_WHAT YOU WILL DO:_
Among the entries below, only the lines from the one with "left shoulder: (333, 162, 0)" through the one with "left knee: (304, 451, 6)" are to be retyped, exactly and without pictures.

_SOURCE MATERIAL:_
━━━━━━━━━━━━━━━━━━━━━━━━━━━━━━
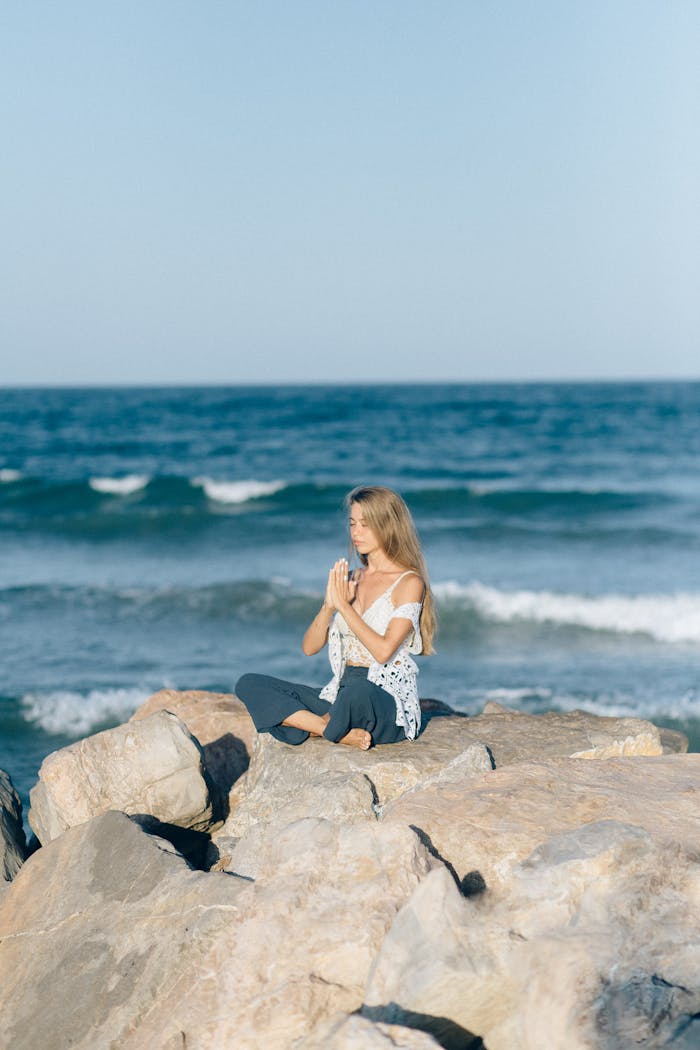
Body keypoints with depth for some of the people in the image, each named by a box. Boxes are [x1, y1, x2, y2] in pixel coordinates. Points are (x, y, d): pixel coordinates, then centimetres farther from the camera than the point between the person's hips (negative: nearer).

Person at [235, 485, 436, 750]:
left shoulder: (409, 583, -4)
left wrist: (344, 605, -12)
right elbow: (309, 647, 9)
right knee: (249, 685, -7)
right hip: (342, 695, 7)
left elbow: (383, 651, -17)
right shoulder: (351, 579, 15)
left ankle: (323, 726, -8)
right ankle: (341, 732, -20)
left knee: (357, 691, -43)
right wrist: (329, 606, -8)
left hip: (391, 702, -7)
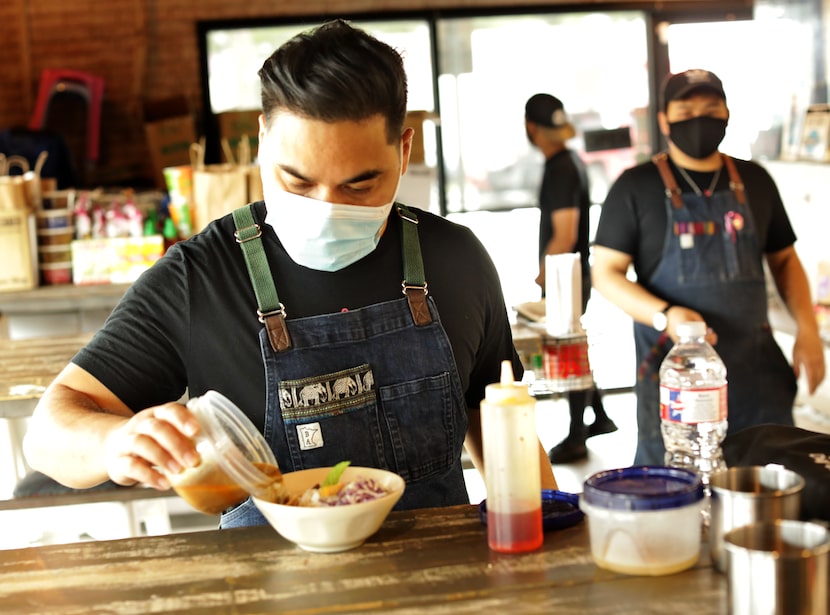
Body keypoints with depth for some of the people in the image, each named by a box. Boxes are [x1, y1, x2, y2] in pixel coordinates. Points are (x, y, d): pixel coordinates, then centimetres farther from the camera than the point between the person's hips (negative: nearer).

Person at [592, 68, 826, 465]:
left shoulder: (754, 180, 11)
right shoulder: (636, 187, -1)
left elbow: (784, 259, 18)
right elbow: (606, 273, -3)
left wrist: (807, 329, 4)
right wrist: (665, 316, -19)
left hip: (757, 371, 4)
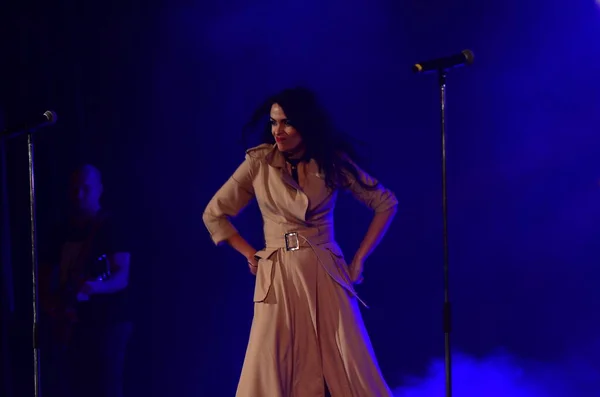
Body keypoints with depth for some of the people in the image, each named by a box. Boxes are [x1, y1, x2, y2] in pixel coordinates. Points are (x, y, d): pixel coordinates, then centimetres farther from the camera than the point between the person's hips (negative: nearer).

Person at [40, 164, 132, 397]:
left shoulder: (111, 228, -4)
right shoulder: (62, 233, 14)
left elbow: (122, 277, -13)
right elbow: (44, 276, 17)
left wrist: (96, 287, -34)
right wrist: (51, 306, -3)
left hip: (107, 323, -6)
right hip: (68, 326, 6)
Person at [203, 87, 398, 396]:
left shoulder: (333, 162, 0)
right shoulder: (258, 162, 0)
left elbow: (385, 203, 9)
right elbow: (214, 215, 8)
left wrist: (359, 259, 4)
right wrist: (251, 256, 3)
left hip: (325, 276, 0)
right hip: (278, 279, 0)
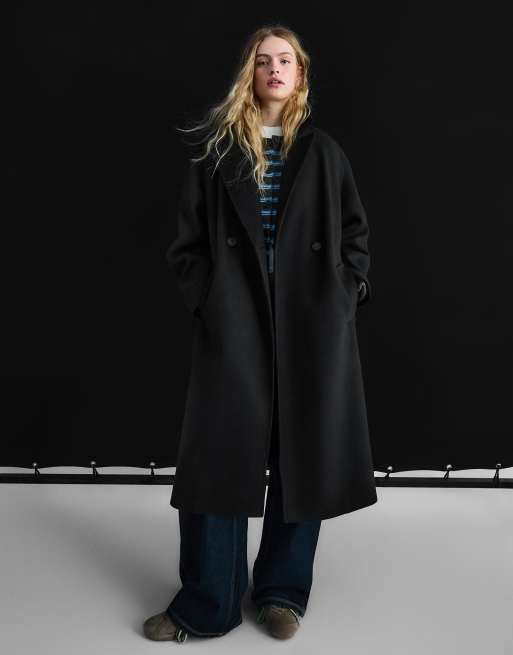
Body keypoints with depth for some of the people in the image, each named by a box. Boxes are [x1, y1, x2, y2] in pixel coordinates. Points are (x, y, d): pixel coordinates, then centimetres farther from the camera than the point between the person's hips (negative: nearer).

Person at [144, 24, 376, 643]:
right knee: (220, 450, -1)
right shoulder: (218, 149, 7)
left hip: (311, 323, 2)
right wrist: (206, 298, -6)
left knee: (304, 451, 6)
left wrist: (348, 291, 0)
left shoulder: (323, 152, 10)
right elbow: (188, 238, 6)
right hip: (235, 322, -1)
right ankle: (206, 603, 13)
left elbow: (355, 232, 13)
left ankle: (283, 591, 23)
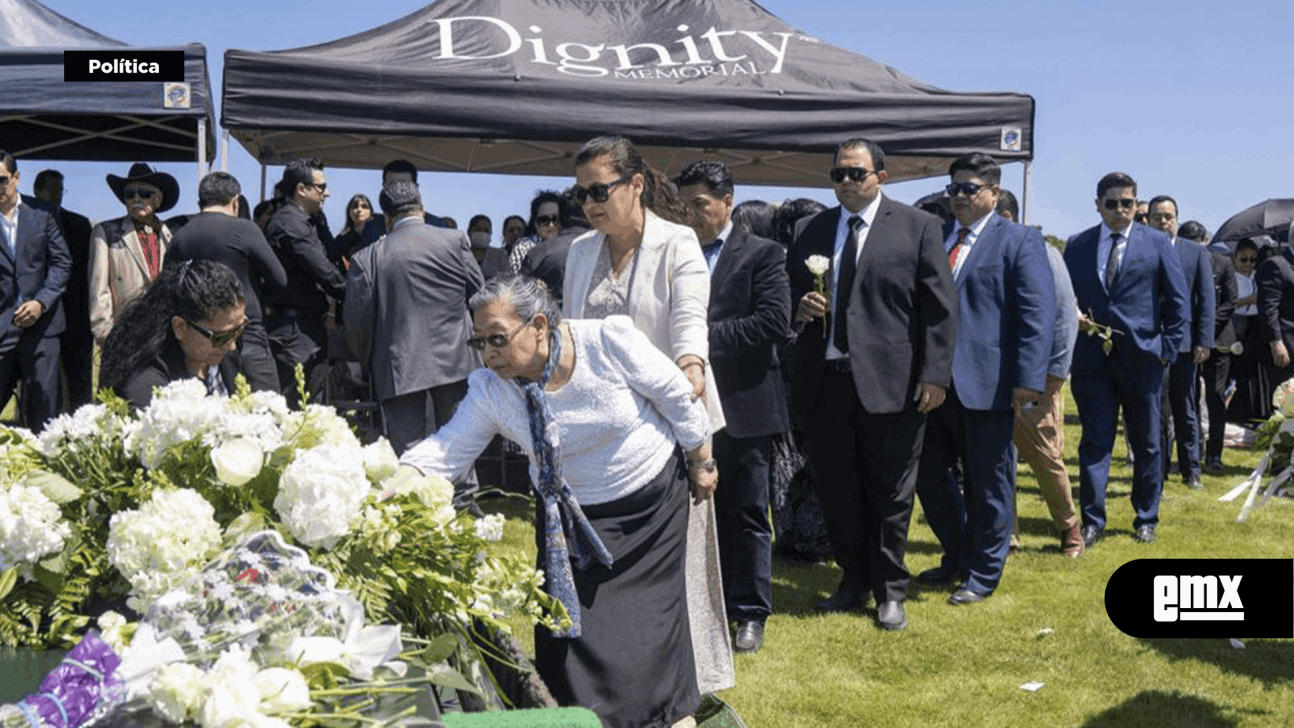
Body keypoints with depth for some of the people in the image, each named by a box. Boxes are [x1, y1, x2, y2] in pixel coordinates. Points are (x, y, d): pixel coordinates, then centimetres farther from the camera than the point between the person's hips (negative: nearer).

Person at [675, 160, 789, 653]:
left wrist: (706, 334, -18)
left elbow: (773, 322, -15)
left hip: (743, 407, -4)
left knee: (746, 515, 5)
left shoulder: (763, 255, -3)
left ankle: (750, 614, 16)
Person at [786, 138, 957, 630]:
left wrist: (935, 374, -9)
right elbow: (789, 291, 19)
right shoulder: (810, 230, 12)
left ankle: (890, 591, 21)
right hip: (823, 383, 4)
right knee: (837, 493, 12)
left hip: (890, 384, -4)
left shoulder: (917, 226, 1)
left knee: (889, 496, 6)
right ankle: (854, 582, 29)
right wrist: (800, 307, -5)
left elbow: (940, 307, -2)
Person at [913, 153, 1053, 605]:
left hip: (986, 383, -6)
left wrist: (1028, 380, -19)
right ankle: (957, 558, 33)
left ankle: (983, 575, 20)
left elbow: (1038, 314, -11)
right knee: (930, 475, 13)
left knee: (988, 485, 5)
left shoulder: (1020, 241, -4)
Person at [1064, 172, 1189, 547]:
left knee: (1146, 444, 9)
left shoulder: (1158, 244, 3)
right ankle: (1092, 521, 7)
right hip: (1092, 359, 1)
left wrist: (1168, 348, -4)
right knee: (1094, 442, 1)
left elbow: (1178, 302, 3)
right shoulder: (1077, 245, 8)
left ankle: (1146, 520, 22)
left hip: (1142, 359, -1)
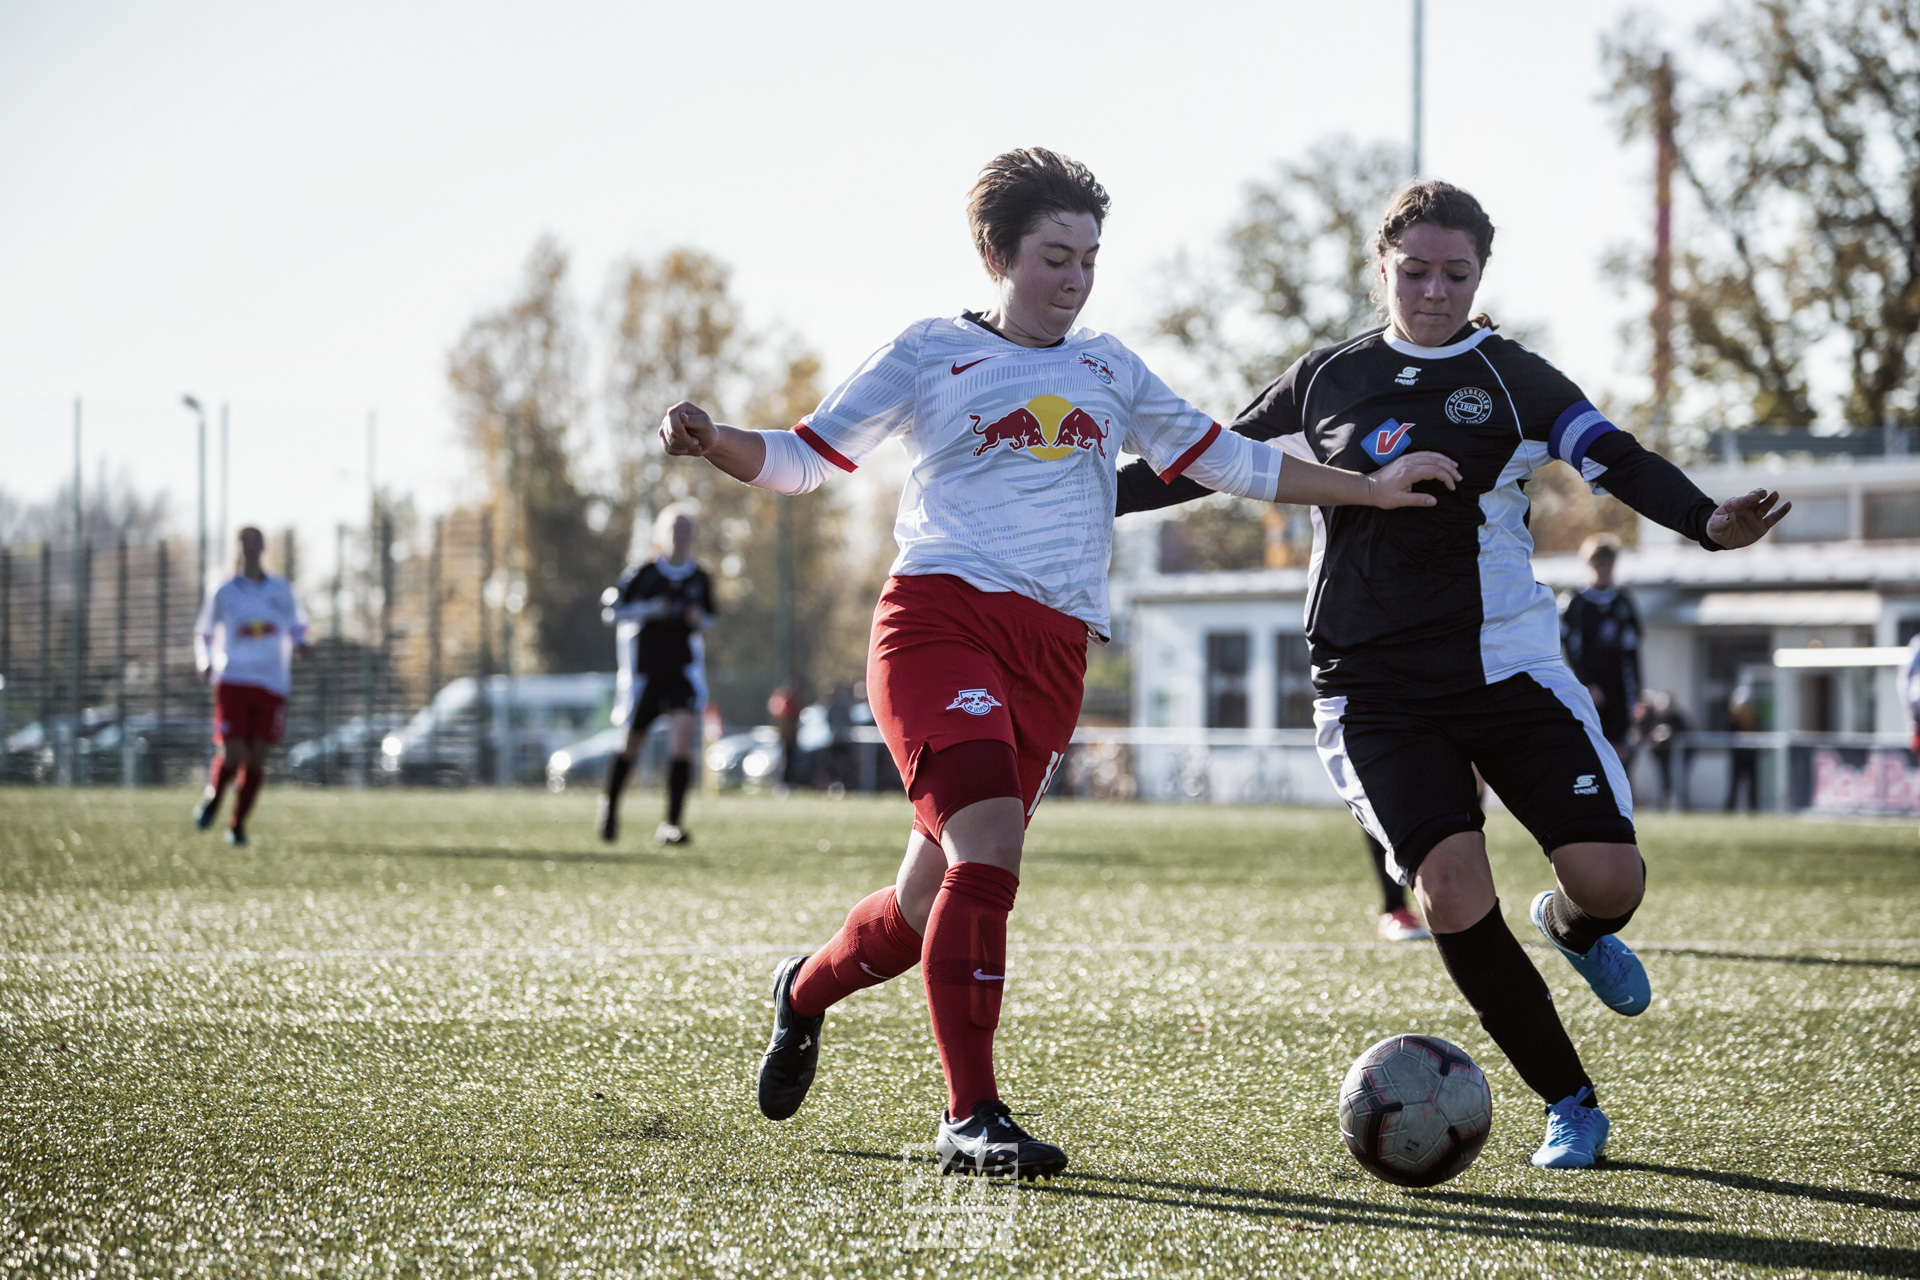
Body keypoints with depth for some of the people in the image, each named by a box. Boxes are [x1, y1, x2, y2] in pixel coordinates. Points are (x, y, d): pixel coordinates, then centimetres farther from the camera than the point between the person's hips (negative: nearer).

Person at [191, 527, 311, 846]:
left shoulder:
━━━━━━━━━━━━━━━━━━━━━━━━━━━━━━
_EXPECTED ANSWER:_
left shoulder: (333, 162, 0)
right shoulder: (258, 162, 0)
left elbow: (385, 203, 9)
right elbow: (214, 215, 8)
left wrist: (359, 259, 4)
right wrist: (251, 256, 3)
left hip: (325, 276, 0)
right hip: (278, 279, 0)
Body keypoints with depth for some of the people in the image, each named by a box. Boxes are [x1, y1, x2, y2] in pixel coordinates. Points are (x, y, d): pixel coordinates, then centimetres farther from the camera than the point between the person's hips (negative: nearer).

Person at [144, 24, 376, 643]:
right knee: (220, 450, -1)
right shoulder: (218, 149, 7)
left hip: (311, 323, 2)
right wrist: (206, 298, -6)
left knee: (304, 451, 6)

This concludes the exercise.